MBOX is a standard file format used for storing collections of email messages in a single text file. Each email in an MBOX file is appended one after another, typically starting with a From line that marks the beginning of a new message. Originally developed for Unix-based systems, MBOX is widely supported by email clients and tools for archiving or transferring emails. It's particularly useful for backing up email inboxes or processing large batches of messages in offline or automated environments.
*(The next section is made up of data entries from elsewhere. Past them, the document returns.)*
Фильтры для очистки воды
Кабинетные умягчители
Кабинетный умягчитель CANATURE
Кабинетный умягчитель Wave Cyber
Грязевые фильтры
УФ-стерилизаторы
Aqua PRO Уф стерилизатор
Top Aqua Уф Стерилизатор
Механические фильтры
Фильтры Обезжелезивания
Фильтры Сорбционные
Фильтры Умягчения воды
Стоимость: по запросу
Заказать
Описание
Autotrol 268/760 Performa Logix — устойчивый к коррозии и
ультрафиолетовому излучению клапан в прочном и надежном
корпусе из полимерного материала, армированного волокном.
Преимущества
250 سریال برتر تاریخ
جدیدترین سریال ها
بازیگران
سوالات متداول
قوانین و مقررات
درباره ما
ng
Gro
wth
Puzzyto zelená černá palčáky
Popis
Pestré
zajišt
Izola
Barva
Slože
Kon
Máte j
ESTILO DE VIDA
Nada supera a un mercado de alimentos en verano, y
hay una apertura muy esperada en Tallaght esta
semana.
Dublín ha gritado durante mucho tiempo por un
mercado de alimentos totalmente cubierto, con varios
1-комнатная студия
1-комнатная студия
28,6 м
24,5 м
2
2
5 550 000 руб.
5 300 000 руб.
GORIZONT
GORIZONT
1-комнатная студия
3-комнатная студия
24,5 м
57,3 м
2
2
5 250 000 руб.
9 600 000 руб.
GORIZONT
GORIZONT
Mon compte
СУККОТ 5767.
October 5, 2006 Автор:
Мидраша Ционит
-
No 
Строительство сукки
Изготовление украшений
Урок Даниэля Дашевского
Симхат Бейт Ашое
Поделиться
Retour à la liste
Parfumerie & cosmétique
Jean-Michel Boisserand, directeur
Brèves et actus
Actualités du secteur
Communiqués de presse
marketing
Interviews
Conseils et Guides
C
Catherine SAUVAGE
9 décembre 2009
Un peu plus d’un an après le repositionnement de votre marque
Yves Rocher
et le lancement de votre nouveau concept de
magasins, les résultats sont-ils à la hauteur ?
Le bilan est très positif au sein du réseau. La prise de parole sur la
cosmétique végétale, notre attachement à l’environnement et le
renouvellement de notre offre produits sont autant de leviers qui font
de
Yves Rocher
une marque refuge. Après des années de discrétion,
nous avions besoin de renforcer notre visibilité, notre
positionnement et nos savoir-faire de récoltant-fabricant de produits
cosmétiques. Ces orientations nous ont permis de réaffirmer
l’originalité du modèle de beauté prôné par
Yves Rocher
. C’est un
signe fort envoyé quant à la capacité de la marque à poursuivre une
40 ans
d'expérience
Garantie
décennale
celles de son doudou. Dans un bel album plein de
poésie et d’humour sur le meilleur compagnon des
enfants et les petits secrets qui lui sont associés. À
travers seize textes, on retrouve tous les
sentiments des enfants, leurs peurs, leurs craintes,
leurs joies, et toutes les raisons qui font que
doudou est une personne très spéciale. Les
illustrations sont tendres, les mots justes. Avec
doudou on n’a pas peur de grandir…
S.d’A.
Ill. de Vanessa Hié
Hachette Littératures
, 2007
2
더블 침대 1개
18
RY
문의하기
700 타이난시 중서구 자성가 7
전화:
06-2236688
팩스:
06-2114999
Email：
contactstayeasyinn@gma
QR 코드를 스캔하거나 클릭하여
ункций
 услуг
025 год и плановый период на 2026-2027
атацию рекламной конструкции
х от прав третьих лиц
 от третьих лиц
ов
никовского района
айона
Google APIs use OAuth 2.0 for user authorization. RAG-Mail should:
- Authenticate the user
- Request read-only scopes
- Get a token representing the user's consent
Go to Gmail API page, and click Enable.
Go to "OAuth Consent Screen" and configure it.
- App name (e.g., "My Gmail Reader")
- User support email (your email)
- Choose External (if you're using a regular Google account)
- Fill in contact information
- Click on "Create"
Next:
- Click on "Create OAuth client"
- Set "Application type" to "Desktop app", and give it a name.
- Click on "Create"
- Click on "Download JSON"
- Save it in the RAG-Mail project root folder under "credentials.json"
Go to "OAuth Consent Screen" again.
- Click on Audience
- Under Test users, click on "Add users"
- Add your Gmail address
I run RAG-Mail on my personal Gmail account, processing the latest 1,000 emails. Through the RAG-Search web interface, I can interact with the indexed content and ask context-aware questions across my latest email history.